TASK OBJECTIVE: Starting at the line that contains "The MAY slice" and ending with the last line of the records, rewrite those lines as a numbered list, leaving out any blank lines.

INPUT:
——

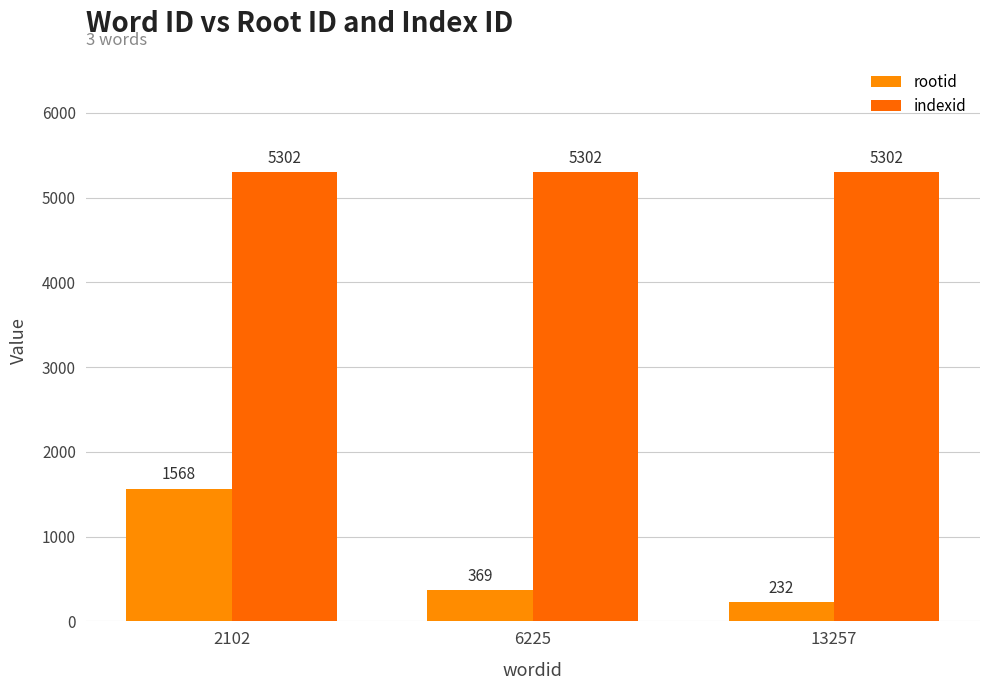

Which series has the largest total across all categories?

indexid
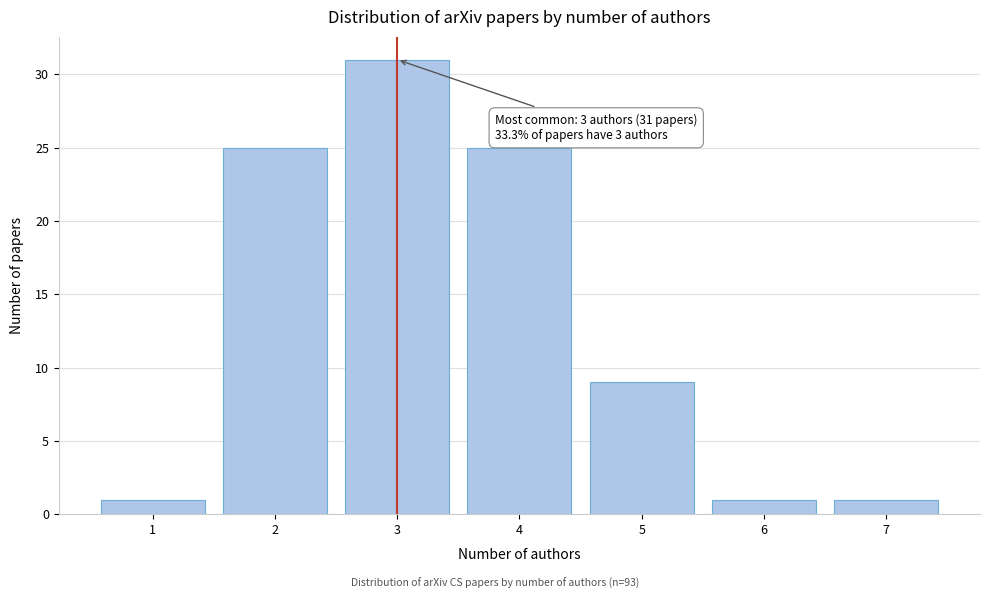

Over which range of the x-axis is the bar tallest?

2.5 to 3.5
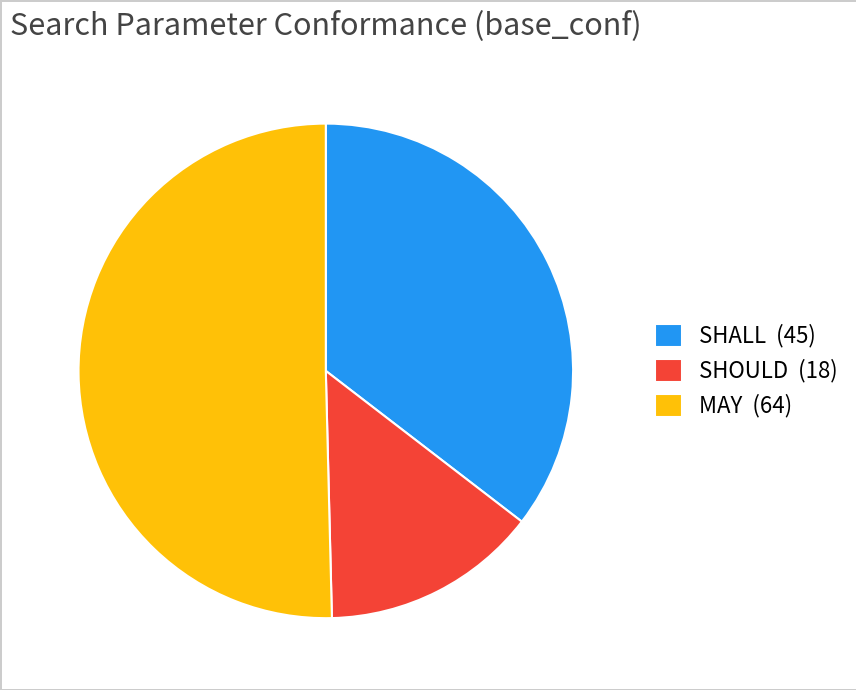

The MAY slice represents 61% of the pie. True or false?

False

——

EXERCISE OUTPUT:
1. The MAY slice represents 61% of the pie. True or false?
2. False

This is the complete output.